Sayfa 13-14
(...)
"Şu fareyi kendiliğinden verecek misin bana, yoksa önce seni dövüp sonra mı alıyım ben onu?"
"Neyi alacaksın ki benden?
"Neyi alacağımı gayet iyi biliyorsun sen. Ver şu fareyi bana."
Lennie istemeye istemeye elini cebine soktu. "Niye onu cebimde tutamıyorum ben? Kimsenin faresi değil ki. Çalmadım ben onu. Yol kenarında yatıyordu, oradan aldım," derjen sesi kırgındı.
George'un eli emreden bir tavırla havada asılı kalmıştı. Topu sahibine getirmek istemeyen bir köpek gibi yavaşça yaklaşan Lennie geri çekildi birden, sonra yine yaklaştı. George iki parmağını sertçe şaklattı, bu sesi duyan Lennie fareyi onun avucuna bırakıverdi.
"Kötü bir şey yapmıyordum ki ona George. Sadece okşuyorum biraz."
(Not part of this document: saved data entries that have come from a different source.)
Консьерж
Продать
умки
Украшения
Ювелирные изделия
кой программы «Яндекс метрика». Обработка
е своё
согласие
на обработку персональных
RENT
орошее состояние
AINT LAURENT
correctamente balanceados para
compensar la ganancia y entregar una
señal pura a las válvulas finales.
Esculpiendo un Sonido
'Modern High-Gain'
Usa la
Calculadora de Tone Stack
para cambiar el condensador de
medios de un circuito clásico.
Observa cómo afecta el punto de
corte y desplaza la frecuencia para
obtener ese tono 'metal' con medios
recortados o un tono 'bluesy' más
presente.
George ayağa kalktı, fareyi kararmakta ola çalılığa doğru olabildiğince uzağa attıktan sonra gölün kıyısına gelip ellerini yıkadı. "Sen tam bir kaçıksın. Ayaklarının ıslandığını görünce fareyi almak için nehrin öte yakasına geçtiğini anlayacağım aklına gelmedi mi?" Lennie'nin inleyerek hıçkırdığını duyunca başını ona doğru çevirdi. "Bebek gibi ağlıyor musun bir de? Hey yüce Tanrım! Seni gibi kocaman bir adamın şu yaptığına bak!" Lennie'nin dudakları titredi ve gözleri yaşla doldu.